▸ ITEM DA TAREFA
Por favor, complete a parte seguinte do texto sobre a minissérie de Luiz Fernando Carvalho, começando logo depois da última frase.

▸ TRECHO PARA LEITURA
###

Ana Adelaide

Professora doutora pela UFPB.

Geral

O Que Querem as Mulheres?


16/11/2010

Foto: autor desconhecido.

 Freud formulou a pergunta antológica e Luiz Fernando Carvalho tenta responder na mini-série Afinal o que querem as mulheres?, que estreou quinta passada na TV Globo. Infelizmente não vi, mas, como todas as mulheres, sempre estive a matutar esta pergunta.

Criada e dirigida por Luiz Fernando Carvalho, a estória tem como protagonista o ator Michel Melamed, repetindo a parceria que ator e diretor fizeram em Capitu (2008), série que virou referência da moderna dramaturgia brasileira. Além de protagonista, Melamed também assina o roteiro com João Paulo Cuenca e Cecília Giannetti.
Em Afinal, o que querem as mulheres? Melamed dá vida ao jovem escritor e psicólogo André Newmann, que tenta, com certa obsessão, responder à questão que tanto aflige os homens (e por que não as mulheres também?). Casado com a artista plástica Lívia (Paola Oliveira), André percebe que, apesar de sua dedicação ao tema, não consegue lidar com a própria mulher. O casamento acaba e André passa a conhecer na prática os segredos e os desejos das mulheres.O personagem também terá um duplo, ninguém menos que Rodrigo Santoro, vivido pelo próprio Santoro. O galã vai estrelar uma série de TV inspirada na tese de André causando uma confusão ainda maior na cabeça do psicólogo.
Mas, afinal, a minissérie vai responder à pergunta? Acredito que não. Mas, justifica a tentativa em trabalhar com humor e beleza, muitas dessas questões. Em se tratando de Luis Fernando, e toda a beleza que imprimiu em Lavoura Arcaica, Hoje é dia de Maria e Capitu, só para citar alguns dos seus trabalhos, e com toda a sua sensibilidade e autoridade em televisão, acredito que tocará profundamente nos desejos das mulheres.

###

▸ DADOS DE ORIGEM
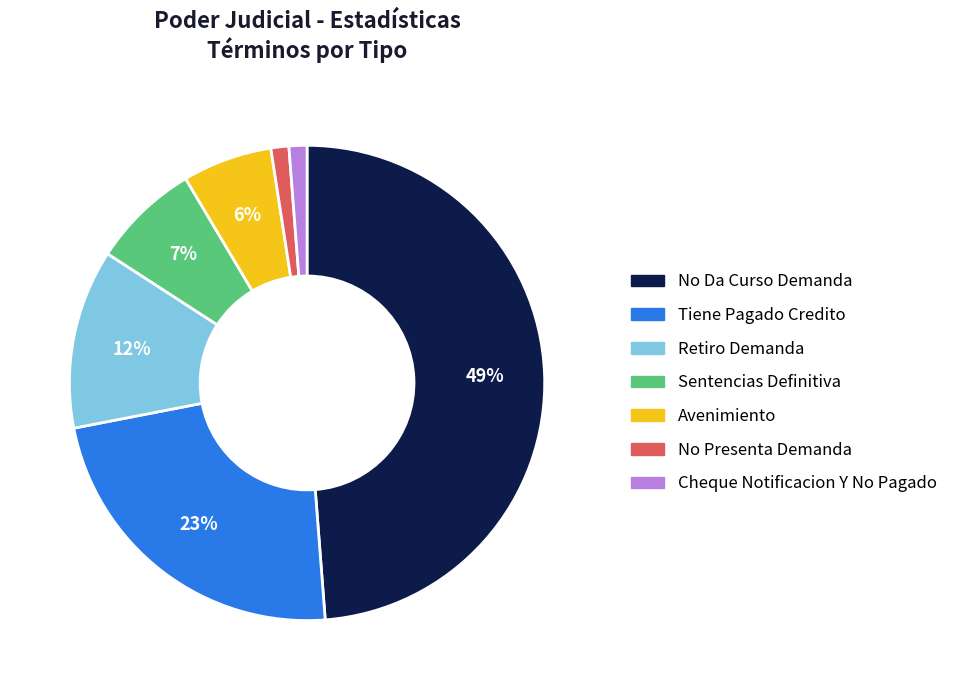

To the nearest percent, what is the combined percentage of Tiene Pagado Credito and Cheque Notificacion Y No Pagado?

24%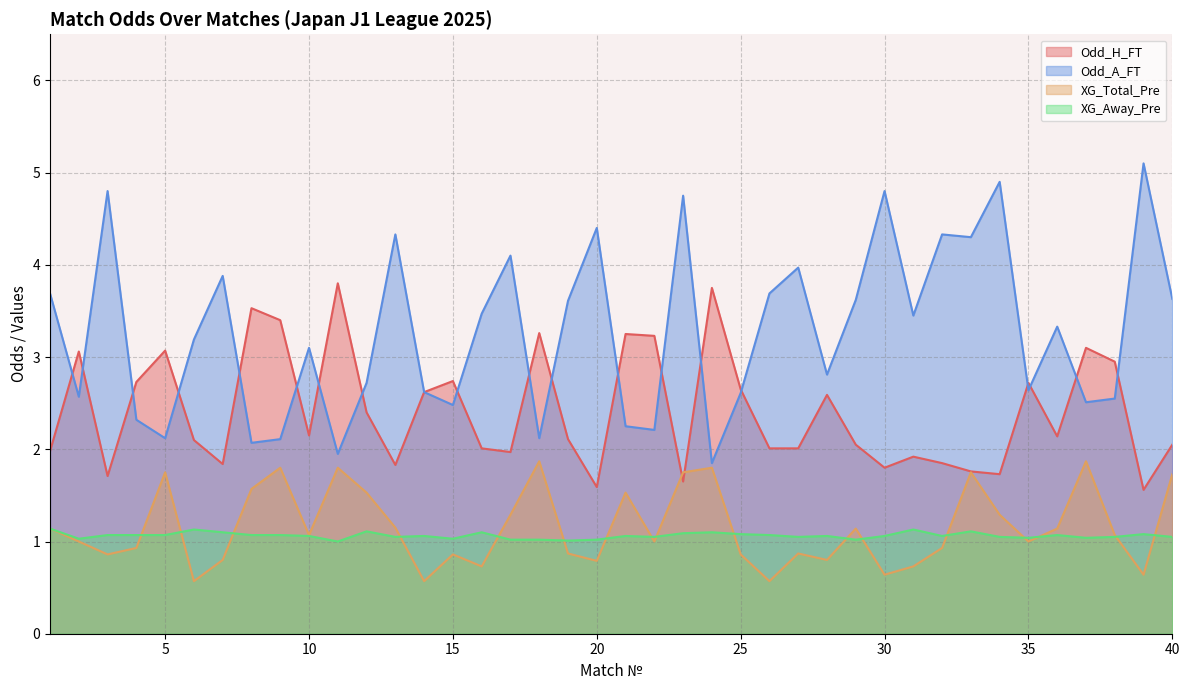

Does the chart have visible grid lines?

Yes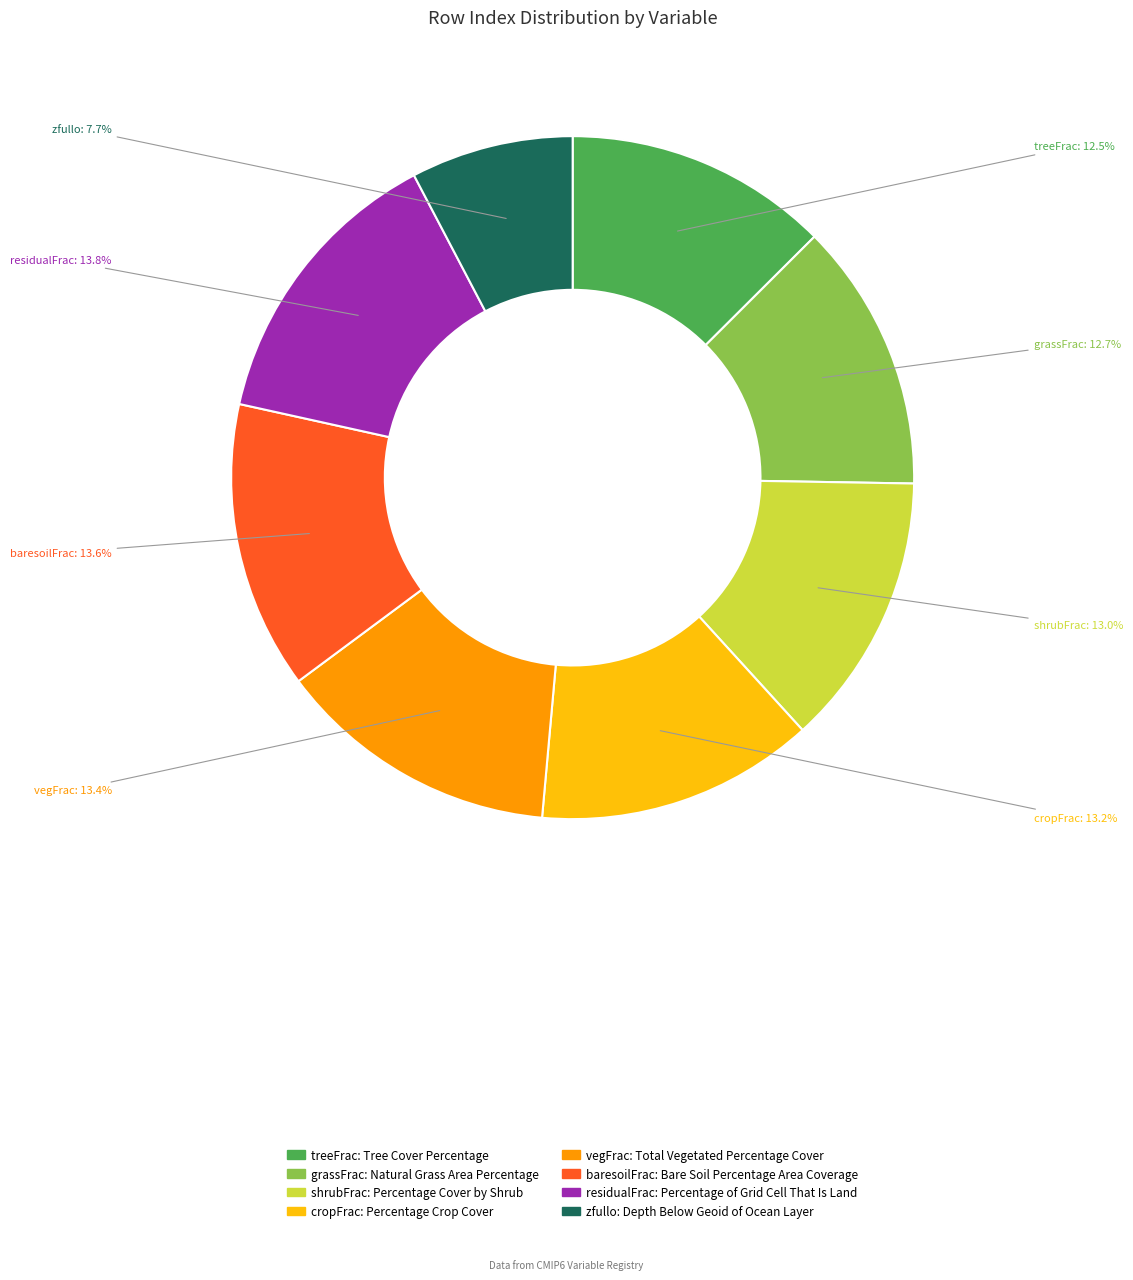

What is the smallest slice in the pie chart?

zfullo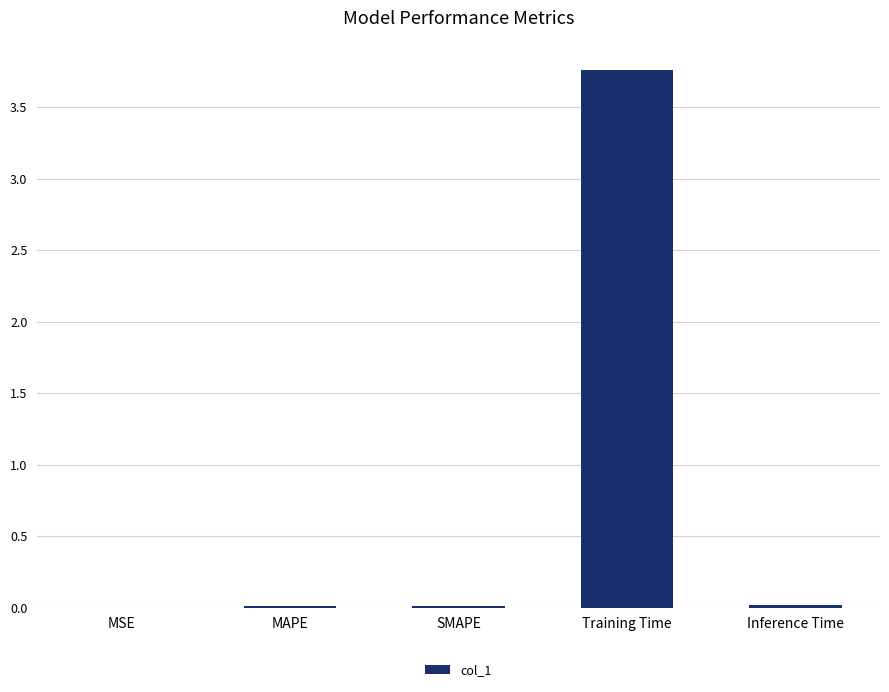

True or false: the data shows 0.0 at MSE.

True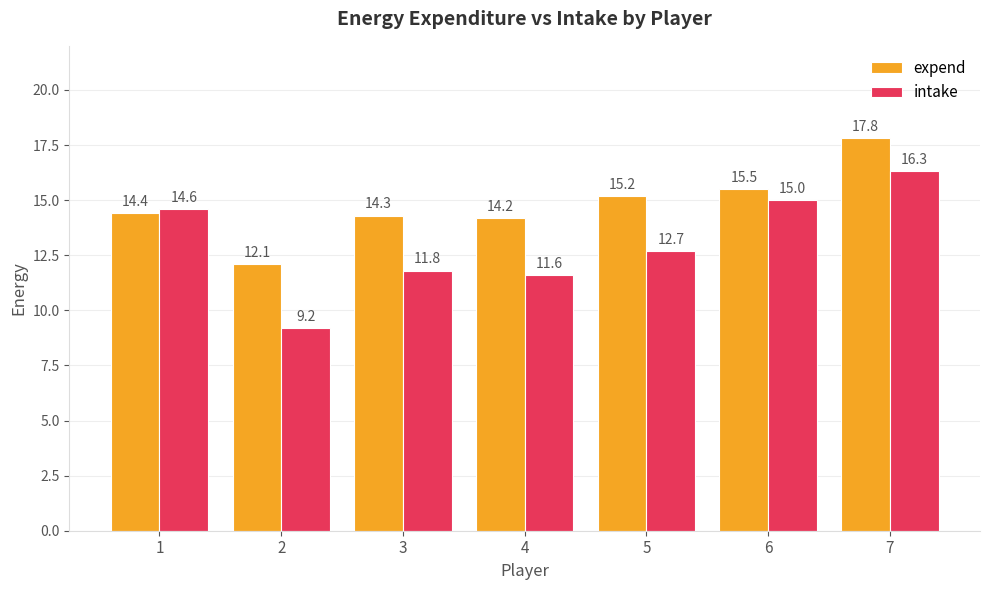

What is the total value across all series at 4?

25.8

###

▸ RESPOSTA DO EXERCÍCIO
O próprio Melamed confessa que, é muito difícil saber o que as mulheres desejam. “Às vezes eu sei, depois acho que não sei mais. Na verdade, elas querem ser amadas. O resto é consequência”, diz. Na verdade, saber o que se quer, seja homem ou mulher, é conflito para toda uma vida. Agora, como nós mulheres sempre estivemos em um lugar ora de opressão, ora de libertação, sem falar em todas as nuances hormonais, cíclicas, etc., foi sempre cômodo para a sociedade criar estereótipos em categorias como: loucura, histeria, depressão, sensibilidade extremada, TPM, etc. Sem falar que, para os homens, sempre foi mais fácil ir em busca do seu desejo, por mais absurdo que parecesse, enquanto nós, durante séculos, estivemos sempre a reboque do os outros queriam.
Mirian Goldenberg, antropóloga e escritora, como já falei semanas atrás, fez pesquisa e descobriu que os homens querem compreensão…., já as mulheres querem intimidade. Querem escuta, alguém que tenha ouvidos para suas questões. Difícil nos dias de hoje, mais difícil ainda antigamente.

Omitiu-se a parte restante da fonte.